Chinese minister appeals to Washington to avoid ‘trade war’
Hucheng responds to Trump's promise to raise taxes on Chinese imports
BEIJING — China’s commerce minister appealed to Washington to negotiate disputes and avoid a trade war that he warned would hurt both sides.
The two governments should work together to promote trade and a global recovery, Gao Hucheng said at a news conference in response to a question about US President Donald Trump’s promise to raise taxes on Chinese imports.
Trump pledged during his election campaign to raise import duties on Chinese goods to 40% but has yet to take formal action. He also promised to declare that Beijing is improperly manipulating the exchange rate of its yuan to give its exporters a price advantage, which would open the way to other sanctions.
Gao appealed to Washington to “properly solve” disputes through “dialogue and co-operation.”
He argued that both sides have benefited from what has grown into the world’s biggest trading relationship.

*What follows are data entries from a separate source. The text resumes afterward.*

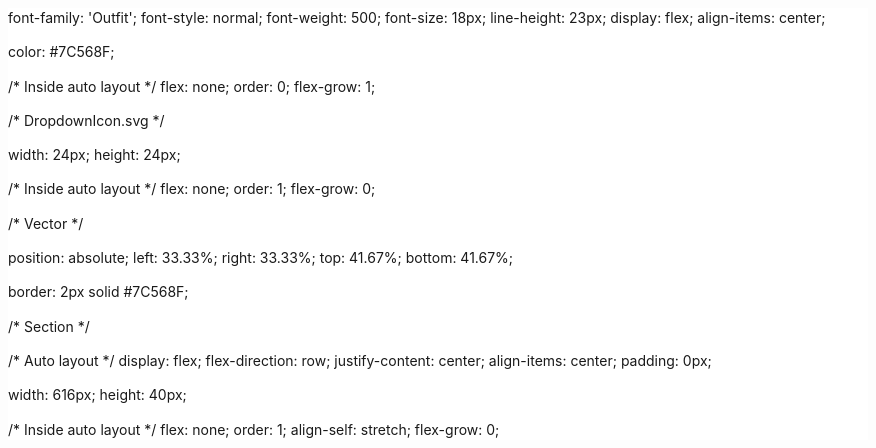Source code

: font-family: 'Outfit';
font-style: normal;
font-weight: 500;
font-size: 18px;
line-height: 23px;
display: flex;
align-items: center;

color: #7C568F;


/* Inside auto layout */
flex: none;
order: 0;
flex-grow: 1;


/* DropdownIcon.svg */

width: 24px;
height: 24px;


/* Inside auto layout */
flex: none;
order: 1;
flex-grow: 0;


/* Vector */

position: absolute;
left: 33.33%;
right: 33.33%;
top: 41.67%;
bottom: 41.67%;

border: 2px solid #7C568F;


/* Section */

/* Auto layout */
display: flex;
flex-direction: row;
justify-content: center;
align-items: center;
padding: 0px;

width: 616px;
height: 40px;


/* Inside auto layout */
flex: none;
order: 1;
align-self: stretch;
flex-grow: 0;


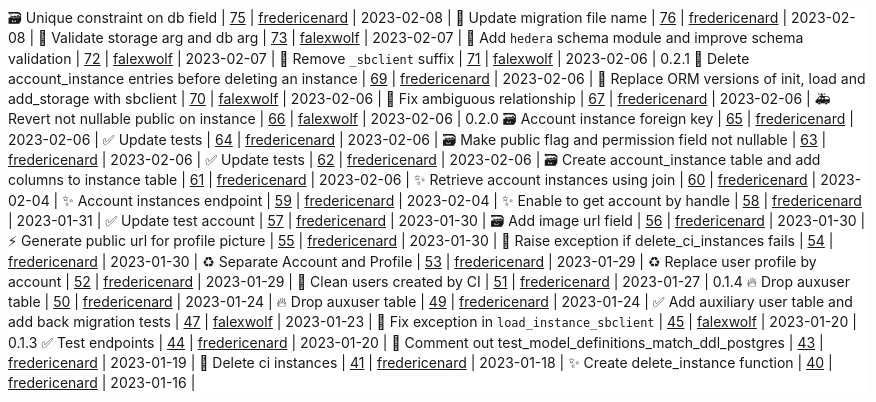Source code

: 🗃️ Unique constraint on db field | [75](https://github.com/laminlabs/lnhub-rest/pull/75) | [fredericenard](https://github.com/fredericenard) | 2023-02-08 |
🚚 Update migration file name | [76](https://github.com/laminlabs/lnhub-rest/pull/76) | [fredericenard](https://github.com/fredericenard) | 2023-02-08 |
🚸 Validate storage arg and db arg | [73](https://github.com/laminlabs/lnhub-rest/pull/73) | [falexwolf](https://github.com/falexwolf) | 2023-02-07 |
🍱 Add `hedera` schema module and improve schema validation | [72](https://github.com/laminlabs/lnhub-rest/pull/72) | [falexwolf](https://github.com/falexwolf) | 2023-02-07 |
🚚 Remove `_sbclient` suffix | [71](https://github.com/laminlabs/lnhub-rest/pull/71) | [falexwolf](https://github.com/falexwolf) | 2023-02-06 | 0.2.1
🐛 Delete account_instance entries before deleting an instance | [69](https://github.com/laminlabs/lnhub-rest/pull/69) | [fredericenard](https://github.com/fredericenard) | 2023-02-06 |
🎨 Replace ORM versions of init, load and add_storage with sbclient | [70](https://github.com/laminlabs/lnhub-rest/pull/70) | [falexwolf](https://github.com/falexwolf) | 2023-02-06 |
🐛 Fix ambiguous relationship | [67](https://github.com/laminlabs/lnhub-rest/pull/67) | [fredericenard](https://github.com/fredericenard) | 2023-02-06 |
🚑 Revert not nullable public on instance | [66](https://github.com/laminlabs/lnhub-rest/pull/66) | [falexwolf](https://github.com/falexwolf) | 2023-02-06 | 0.2.0
🗃️ Account instance foreign key | [65](https://github.com/laminlabs/lnhub-rest/pull/65) | [fredericenard](https://github.com/fredericenard) | 2023-02-06 |
✅ Update tests | [64](https://github.com/laminlabs/lnhub-rest/pull/64) | [fredericenard](https://github.com/fredericenard) | 2023-02-06 |
🗃️ Make public flag and permission field not nullable | [63](https://github.com/laminlabs/lnhub-rest/pull/63) | [fredericenard](https://github.com/fredericenard) | 2023-02-06 |
✅ Update tests | [62](https://github.com/laminlabs/lnhub-rest/pull/62) | [fredericenard](https://github.com/fredericenard) | 2023-02-06 |
🗃️ Create account_instance table and add columns to instance table | [61](https://github.com/laminlabs/lnhub-rest/pull/61) | [fredericenard](https://github.com/fredericenard) | 2023-02-06 |
✨ Retrieve account instances using join | [60](https://github.com/laminlabs/lnhub-rest/pull/60) | [fredericenard](https://github.com/fredericenard) | 2023-02-04 |
✨ Account instances endpoint | [59](https://github.com/laminlabs/lnhub-rest/pull/59) | [fredericenard](https://github.com/fredericenard) | 2023-02-04 |
✨ Enable to get account by handle | [58](https://github.com/laminlabs/lnhub-rest/pull/58) | [fredericenard](https://github.com/fredericenard) | 2023-01-31 |
✅ Update test account | [57](https://github.com/laminlabs/lnhub-rest/pull/57) | [fredericenard](https://github.com/fredericenard) | 2023-01-30 |
🗃️ Add image url field | [56](https://github.com/laminlabs/lnhub-rest/pull/56) | [fredericenard](https://github.com/fredericenard) | 2023-01-30 |
⚡ Generate public url for profile picture | [55](https://github.com/laminlabs/lnhub-rest/pull/55) | [fredericenard](https://github.com/fredericenard) | 2023-01-30 |
🥅 Raise exception if delete_ci_instances fails | [54](https://github.com/laminlabs/lnhub-rest/pull/54) | [fredericenard](https://github.com/fredericenard) | 2023-01-30 |
♻️ Separate Account and Profile | [53](https://github.com/laminlabs/lnhub-rest/pull/53) | [fredericenard](https://github.com/fredericenard) | 2023-01-29 |
♻️ Replace user profile by account | [52](https://github.com/laminlabs/lnhub-rest/pull/52) | [fredericenard](https://github.com/fredericenard) | 2023-01-29 |
👷 Clean users created by CI | [51](https://github.com/laminlabs/lnhub-rest/pull/51) | [fredericenard](https://github.com/fredericenard) | 2023-01-27 | 0.1.4
🔥 Drop auxuser table | [50](https://github.com/laminlabs/lnhub-rest/pull/50) | [fredericenard](https://github.com/fredericenard) | 2023-01-24 |
🔥 Drop auxuser table | [49](https://github.com/laminlabs/lnhub-rest/pull/49) | [fredericenard](https://github.com/fredericenard) | 2023-01-24 |
✅ Add auxiliary user table and add back migration tests | [47](https://github.com/laminlabs/lnhub-rest/pull/47) | [falexwolf](https://github.com/falexwolf) | 2023-01-23 |
🐛 Fix exception in `load_instance_sbclient`  | [45](https://github.com/laminlabs/lnhub-rest/pull/45) | [falexwolf](https://github.com/falexwolf) | 2023-01-20 | 0.1.3
✅ Test endpoints | [44](https://github.com/laminlabs/lnhub-rest/pull/44) | [fredericenard](https://github.com/fredericenard) | 2023-01-20 |
💚 Comment out test_model_definitions_match_ddl_postgres | [43](https://github.com/laminlabs/lnhub-rest/pull/43) | [fredericenard](https://github.com/fredericenard) | 2023-01-19 |
💚 Delete ci instances | [41](https://github.com/laminlabs/lnhub-rest/pull/41) | [fredericenard](https://github.com/fredericenard) | 2023-01-18 |
✨ Create delete_instance function | [40](https://github.com/laminlabs/lnhub-rest/pull/40) | [fredericenard](https://github.com/fredericenard) | 2023-01-16 |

“A trade war should not become an option,” Gao said. “If the two sides fight, all will be hurt.”
Trump argues that the existing order has short-changed Americans by exposing them to unfair competition with low-wage foreign labourers and to unjust trade practices by China and others.
Gao never mentioned Trump by name but responded to questions about his comments by saying Beijing was waiting to see what Washington does.
“We noticed various remarks made by presidential candidates during the election but didn’t want to comment too much because we wanted to see what stance the new government would take toward trade relations with China,” he said.